• [SUPPLIED RECORDS]
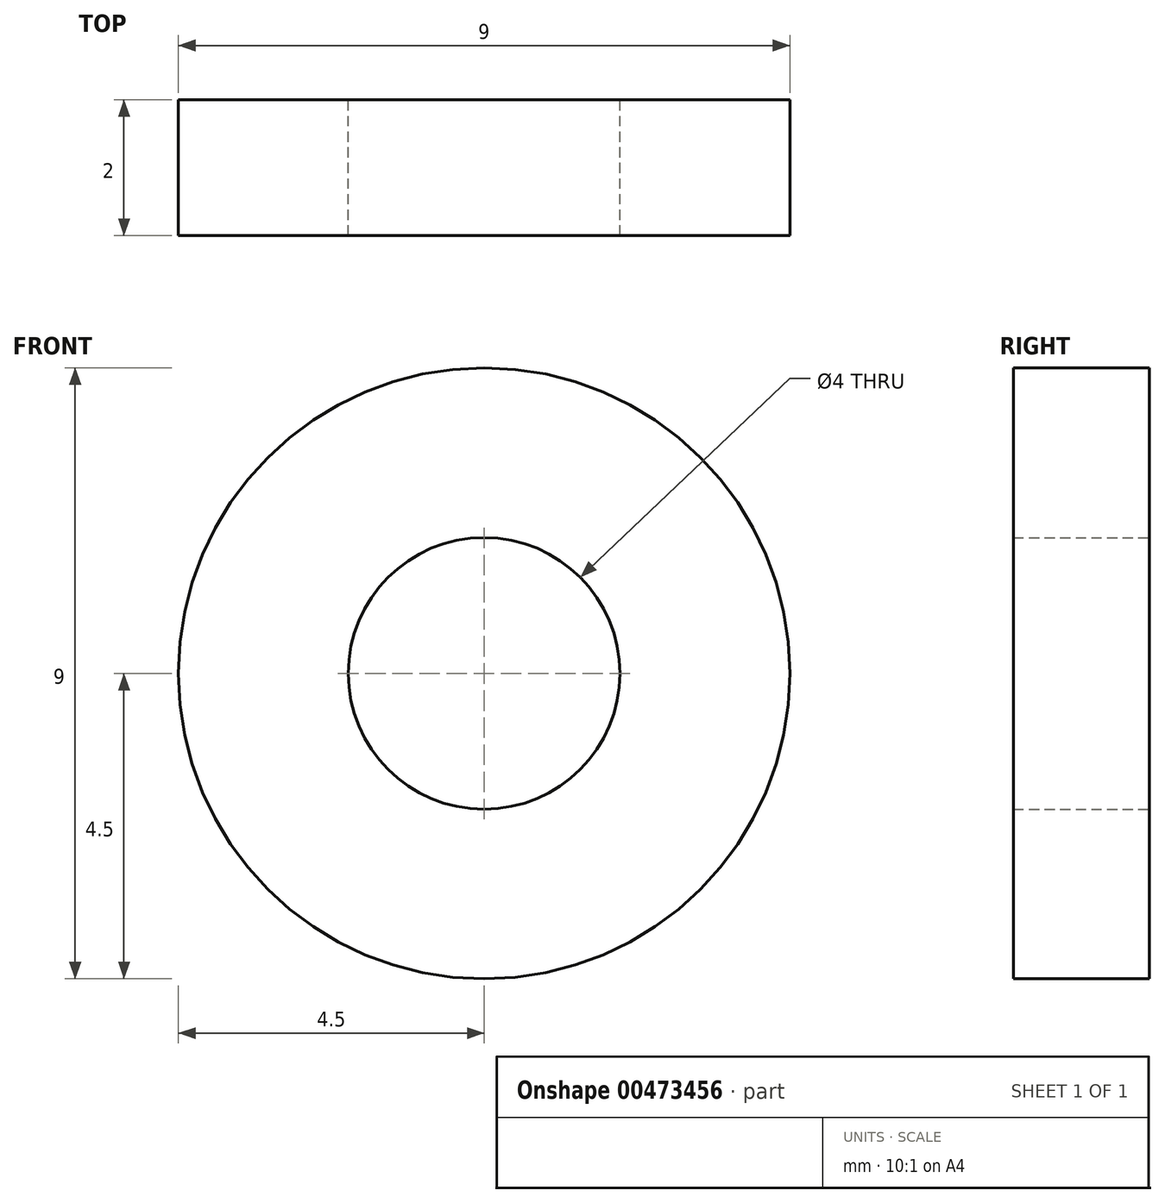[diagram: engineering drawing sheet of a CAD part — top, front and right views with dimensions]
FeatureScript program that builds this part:
annotation { "Feature Type Name" : "Feature", "Feature Type Description" : "" }
export const myFeature = defineFeature(function(context is Context, id is Id, definition is map)
    precondition{}
    {
        {
            var Q0;
            Q0=qCreatedBy(makeId("Front.planeOp"),FACE);
            var sketch = newSketch(context, id + "F0", { "sketchPlane" : qUnion([Q0])});
            skCircle(sketch, "E0", {"center": v(0, 0) * mm, "radius": 4.5 * mm});
            skSolve(sketch);
        }
        {
            var Q0;
            Q0 = qSketchRegion(id + "F0", true);
            extrude(context, id + "F1", {"entities" : qUnion([Q0]), "depth" : 2 * mm, "offsetDistance" : 25 * mm});
        }
        {
            var Q0;
            Q0=makeQuery(id+"F1.opExtrude","CAP_FACE",FACE,{"disambiguationData":[OSD([sQuery(id+"F0.wireOp",EDGE,"E0")])],"isStart":true});
            var sketch = newSketch(context, id + "F2", { "sketchPlane" : qUnion([Q0])});
            skCircle(sketch, "E1", {"center": v(0, 0) * mm, "radius": 2 * mm});
            skSolve(sketch);
        }
        {
            var Q0;
            Q0=sQuery(id+"F2.wireOp",VERTEX,"E1.center");
            var Q1;
            Q1=makeQuery(id+"F1.opExtrude","SWEPT_BODY",BODY,{"disambiguationData":[OSD([sQuery(id+"F0.wireOp",EDGE,"E0")])]});
            hole(context, id + "F3", {"style" : HoleStyle.SIMPLE, "endStyle" : HoleEndStyle.THROUGH, "holeDiameter" : 4 * mm, "majorDiameter" : 5 * mm, "isTappedThrough" : true, "tappedDepth" : 12 * mm, "tapClearance" : 3, "locations" : qUnion([Q0]), "scope" : qUnion([Q1])});
        }
    });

• [TASK DETAILS] From the records, pick out and copy every line containing the string "disambiguationData", matching case exactly.

• [THE RESULT]
            Q0=makeQuery(id+"F1.opExtrude","CAP_FACE",FACE,{"disambiguationData":[OSD([sQuery(id+"F0.wireOp",EDGE,"E0")])],"isStart":true});
            Q1=makeQuery(id+"F1.opExtrude","SWEPT_BODY",BODY,{"disambiguationData":[OSD([sQuery(id+"F0.wireOp",EDGE,"E0")])]});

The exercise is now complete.